Presumably because he thinks Labour will be out of office for at least three terms as it was after 1979 and as Tories have been since 1997. I assume it's the perceived depth of disillusion which is the factor influencing him.
Okay, but since the period between general elections is usually four years, I make that 12 years all told. Anyway, I was implying that Wills is banding these figures about in order to exacerbate the media storm behind the Blair departure (or lack of). Wills is doing the party no favours, the country no favours, and Gordon Brown no favours.
Sam
Actually I think 15 years in the wilderness is quite a believable period. Since 1979 we've had four election victories adding up to 18 years of Conservative rule and three election victories giving nine years of Labour. Given the depths to which Labour is now sinking, we might have to sweat out a long period before being trusted again.

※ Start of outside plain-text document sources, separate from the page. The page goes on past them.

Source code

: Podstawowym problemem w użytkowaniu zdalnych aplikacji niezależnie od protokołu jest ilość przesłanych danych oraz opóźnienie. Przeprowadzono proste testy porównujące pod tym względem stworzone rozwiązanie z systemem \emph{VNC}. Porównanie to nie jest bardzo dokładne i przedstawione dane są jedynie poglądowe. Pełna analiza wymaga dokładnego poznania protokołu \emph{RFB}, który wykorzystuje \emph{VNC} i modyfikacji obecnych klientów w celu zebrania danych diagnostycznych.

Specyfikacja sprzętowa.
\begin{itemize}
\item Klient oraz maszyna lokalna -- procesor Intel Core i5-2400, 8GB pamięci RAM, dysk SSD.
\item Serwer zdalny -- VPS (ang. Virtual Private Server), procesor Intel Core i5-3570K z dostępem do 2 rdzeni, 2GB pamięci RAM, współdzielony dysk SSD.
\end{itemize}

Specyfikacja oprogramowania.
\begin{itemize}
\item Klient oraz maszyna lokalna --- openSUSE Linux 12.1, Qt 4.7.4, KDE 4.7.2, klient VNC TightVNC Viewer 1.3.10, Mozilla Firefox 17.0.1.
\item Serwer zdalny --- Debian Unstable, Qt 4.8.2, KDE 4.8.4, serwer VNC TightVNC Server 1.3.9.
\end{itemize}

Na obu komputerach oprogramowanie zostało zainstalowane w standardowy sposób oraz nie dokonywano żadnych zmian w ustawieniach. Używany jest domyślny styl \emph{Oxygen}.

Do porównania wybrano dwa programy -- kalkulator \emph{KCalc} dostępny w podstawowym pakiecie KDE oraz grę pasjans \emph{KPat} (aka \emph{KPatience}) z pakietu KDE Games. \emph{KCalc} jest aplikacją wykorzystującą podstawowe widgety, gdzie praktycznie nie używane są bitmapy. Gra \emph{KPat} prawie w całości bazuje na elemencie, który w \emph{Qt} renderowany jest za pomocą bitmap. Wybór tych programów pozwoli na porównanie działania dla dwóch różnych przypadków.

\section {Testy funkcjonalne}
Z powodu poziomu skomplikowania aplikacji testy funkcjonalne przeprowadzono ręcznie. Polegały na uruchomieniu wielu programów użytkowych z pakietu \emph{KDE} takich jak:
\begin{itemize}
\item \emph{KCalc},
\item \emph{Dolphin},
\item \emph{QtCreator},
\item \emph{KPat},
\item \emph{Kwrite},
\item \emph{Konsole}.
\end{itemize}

Actually I think 15 years in the wilderness is quite a believable period. Since 1979 we've had four election victories adding up to 18 years of Conservative rule and three election victories giving nine years of Labour. Given the depths to which Labour is now sinking, we might have to sweat out a long period before being trusted again.

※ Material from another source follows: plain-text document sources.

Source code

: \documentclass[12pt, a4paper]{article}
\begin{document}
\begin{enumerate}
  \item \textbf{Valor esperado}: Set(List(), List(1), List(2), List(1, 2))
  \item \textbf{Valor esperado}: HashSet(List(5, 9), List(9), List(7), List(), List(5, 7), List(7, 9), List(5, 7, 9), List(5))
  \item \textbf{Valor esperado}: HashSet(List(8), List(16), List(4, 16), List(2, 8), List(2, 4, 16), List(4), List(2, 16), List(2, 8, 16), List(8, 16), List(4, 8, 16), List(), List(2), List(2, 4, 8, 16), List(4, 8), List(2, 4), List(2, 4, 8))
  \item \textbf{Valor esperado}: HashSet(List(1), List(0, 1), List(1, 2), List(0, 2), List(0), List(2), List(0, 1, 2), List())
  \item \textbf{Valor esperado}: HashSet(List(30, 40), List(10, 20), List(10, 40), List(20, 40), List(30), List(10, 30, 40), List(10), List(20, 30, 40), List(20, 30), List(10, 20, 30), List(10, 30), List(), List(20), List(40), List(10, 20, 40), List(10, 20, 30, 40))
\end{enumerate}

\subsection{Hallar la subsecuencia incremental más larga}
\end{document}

For an illustration of voter apathy, one only needs to see the results of the last local government election here in South Tyneside, one of the strongest areas of Labour support in the U.K. The successful Labour candidates in May were elected by only 16% of the registered electorate, they were only elected because they were opposed by so many differing parties, in a two horse race they would have lost. This position will take some time to recover and I can feel David Miliband's vote eroding as I write.